Dust of Dreams (The Malazan Book of the Fallen #9) 61
She had missed something, and now Bakal had sent Strahl away and was dropping back to her side. Suddenly her mouth was dry.
‘Estaral, I must ask of you a favour.’
Something in his tone whispered darkness. No more death. Please. If she had other lovers-
‘Hetan,’ he said under his breath. ‘You are among the women who guard her at night.’
She blinked. ‘Not for much longer, Bakal,’ she said. ‘She is past the time of fleeing. There is nothing in her eyes. She is hobbled. Last night there were but two of us.’
‘And tonight there will be one.’
‘Perhaps not even that. Warriors will use her, likely through the night.’
‘Gods’ shit, I didn’t think of that!’
‘If you want her-’
‘I do not. Listen, with the sun’s fall, as warriors gather for their meals, can you be the one to feed her?’
‘The food just falls from her mouth,’ Estaral said. ‘We let the children do that-it entertains them, forcing it down as if she was a babe.’
‘Not tonight. Take it on yourself.’
‘Why?’ I want to speak with you. Take things back. I want to lie with you, Bakal, and take back so much more.
He fixed his eyes upon her own, searching for something-she quickly glanced away, in case he discovered her thoughts. ‘I don’t understand,’ he said. ‘Why are you women so eager to hobble another woman?’
‘I had no hand in that.’
‘That is not what I asked.’
She had never before considered such a thing. It was what was done. It had always been so. ‘Women have claws.’
‘I know-I’ve seen it often enough. I’ve seen it in battle. But hobbling-that’s different. Isn’t it?’
She refused to meet his eyes. ‘You don’t understand. I didn’t mean the claws of a warrior. I meant the claws we keep hidden, the ones we use only against other women.’
‘But why?’
‘You speak now in the way Onos Toolan did-all his questions about the things we’ve always done. Was it not this that saw him killed, Bakal? He kept questioning things that he had no right to question.’

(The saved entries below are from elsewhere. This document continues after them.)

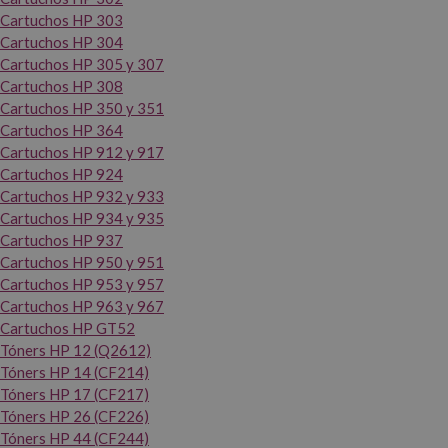
Cartuchos HP 303
Cartuchos HP 304
Cartuchos HP 305 y 307
Cartuchos HP 308
Cartuchos HP 350 y 351
Cartuchos HP 364
Cartuchos HP 912 y 917
Cartuchos HP 924
Cartuchos HP 932 y 933
Cartuchos HP 934 y 935
Cartuchos HP 937
Cartuchos HP 950 y 951
Cartuchos HP 953 y 957
Cartuchos HP 963 y 967
Cartuchos HP GT52
Tóners HP 12 (Q2612)
Tóners HP 14 (CF214)
Tóners HP 17 (CF217)
Tóners HP 26 (CF226)
Tóners HP 44 (CF244)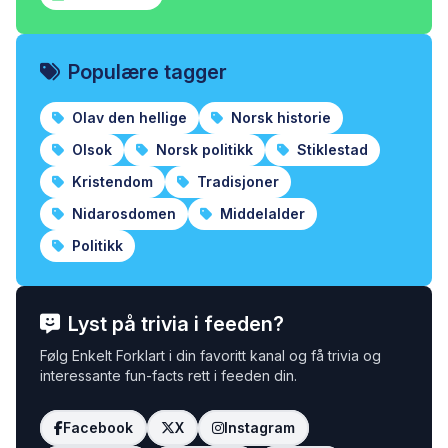
Populære tagger
Olav den hellige
Norsk historie
Olsok
Norsk politikk
Stiklestad
Kristendom
Tradisjoner
Nidarosdomen
Middelalder
Politikk
Lyst på trivia i feeden?
Følg Enkelt Forklart i din favoritt kanal og få trivia og
interessante fun-facts rett i feeden din.
Facebook
X
Instagram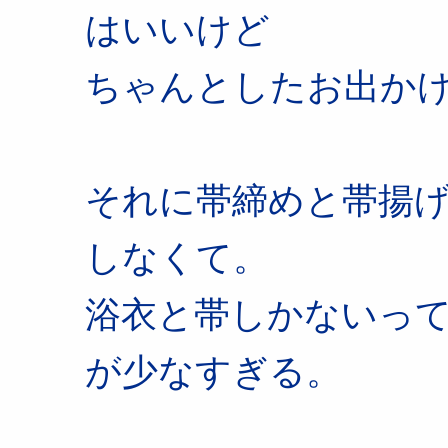
はいいけど
ちゃんとしたお出かけ
それに帯締めと帯揚
しなくて。
浴衣と帯しかないっ
が少なすぎる。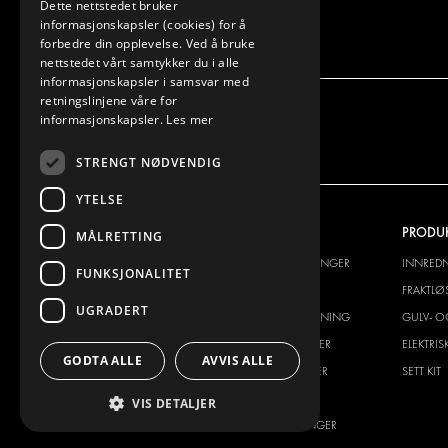
Dette nettstedet bruker
informasjonskapsler (cookies) for å
forbedre din opplevelse. Ved å bruke
nettstedet vårt samtykker du i alle
informasjonskapsler i samsvar med
retningslinjene våre for
informasjonskapsler.
Les mer
STRENGT NØDVENDIG
YTELSE
VI TILBYR
PRODU
MÅLRETTING
INNREDNINGSLØSNINGER
INNRED
FUNKSJONALITET
FRAKTLØSNINGER
FRAKTLØ
UGRADERT
GULV- OG VEGGKLEDNING
GULV- O
ELEKTRISKE LØSNINGER
ELEKTRI
GODTA ALLE
AVVIS ALLE
SIKKERHETSPRODUKTER
SETT KIT
TILBEHØR
VIS DETALJER
CONTAINERLØSNINGER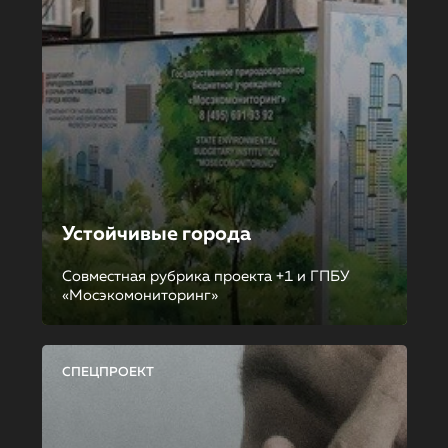
Устойчивые города
Совместная рубрика проекта +1 и ГПБУ
«Мосэкомониторинг»
СПЕЦПРОЕКТ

She saw as he lifted his right hand. He seemed to be studying it.
His knife hand.
‘His blood,’ he whispered, ‘has poisoned me.’
‘When we turn on our own,’ she said, struggling to put her thoughts into words, ‘it is as water in a skin finds a hole. There is so much… weight-’
‘Pressure.’
‘Yes, that is the word. We turn on our own, to ease the pressure. All eyes are on her, not us. All desire-’ she stopped then, stifling a gasp.

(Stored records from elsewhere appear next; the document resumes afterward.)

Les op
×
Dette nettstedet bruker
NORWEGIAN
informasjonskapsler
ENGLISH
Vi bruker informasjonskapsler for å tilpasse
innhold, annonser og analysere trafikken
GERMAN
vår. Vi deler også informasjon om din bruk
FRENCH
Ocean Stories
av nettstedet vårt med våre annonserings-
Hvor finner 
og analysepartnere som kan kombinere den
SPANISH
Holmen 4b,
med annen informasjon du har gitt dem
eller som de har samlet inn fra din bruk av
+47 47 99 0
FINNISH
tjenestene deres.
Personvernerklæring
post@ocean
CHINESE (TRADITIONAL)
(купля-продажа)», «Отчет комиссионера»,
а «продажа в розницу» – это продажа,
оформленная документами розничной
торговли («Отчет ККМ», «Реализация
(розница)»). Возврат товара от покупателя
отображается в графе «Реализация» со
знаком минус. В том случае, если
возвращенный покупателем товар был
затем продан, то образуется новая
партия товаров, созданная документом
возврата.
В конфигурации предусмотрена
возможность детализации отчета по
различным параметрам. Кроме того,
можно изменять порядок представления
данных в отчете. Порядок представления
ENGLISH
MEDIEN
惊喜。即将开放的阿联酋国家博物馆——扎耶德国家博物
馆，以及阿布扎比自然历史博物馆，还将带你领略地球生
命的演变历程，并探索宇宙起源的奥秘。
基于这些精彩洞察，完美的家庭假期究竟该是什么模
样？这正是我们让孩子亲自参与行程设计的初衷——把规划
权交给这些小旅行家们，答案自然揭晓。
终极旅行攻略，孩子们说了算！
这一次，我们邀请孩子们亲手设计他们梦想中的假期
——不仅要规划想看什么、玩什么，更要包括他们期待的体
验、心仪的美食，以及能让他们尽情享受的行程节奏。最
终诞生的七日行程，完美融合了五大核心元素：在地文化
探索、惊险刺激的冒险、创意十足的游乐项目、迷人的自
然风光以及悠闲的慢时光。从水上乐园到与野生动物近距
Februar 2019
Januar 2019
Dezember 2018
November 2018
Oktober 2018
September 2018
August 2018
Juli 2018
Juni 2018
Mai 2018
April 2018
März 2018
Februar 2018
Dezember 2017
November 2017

But he’d caught it-he’d caught it all. ‘Are men the reason then? Is that what you’re saying?’
She felt a flush of anger, like knuckles rapping up her spine. ‘Answer me this, Bakal’-and she met his wide eyes unflinchingly-‘how many times was your touch truly tender? Upon your wife? Tell me, how often did you laugh with your friends when you saw a woman emerge from her home with blood crusting her lip, a welt beneath an eye? “Oh, the wild wolf rutted last night!” And then you grin and you laugh-do you think we do not hear? Do you think we do not see? Hobble her! Take her, all of you! And, for as long as she lifts to you, you leave us alone! ’
Heads had turned at her venomous tone-even if they could not quite make out her words, as she had delivered them low, like the hiss of a dog-snake as it wraps tight the crushed body in its embrace. She saw a few mocking smiles, saw the muted swirls of unheard jests. ‘Bound tight in murder, those two, and already they spit at each other!’ ‘No wonder their mates leapt into each other’s arms!’
Bakal managed to hold her glare a moment longer, as if he could hold back her furious, bitter words, and then he looked ahead once more. A rough sigh escaped him. ‘I remember his nonsense-or so I thought it at the time. His tales of the Imass-he said the greatest proof of strength a male warrior could display was found in not once touching his mate with anything but tenderness.’
‘And you sneered.’
‘I saw women sneer at that, too.’
‘And if we hadn’t, Bakal? If you’d seen us with something else in our eyes?’
He grimaced and then nodded. ‘A night or two of the wild wolf-’
‘To beat out such treasonous ideas, yes. You did not understand-none of you did. If you hadn’t killed him, he would have changed us all.’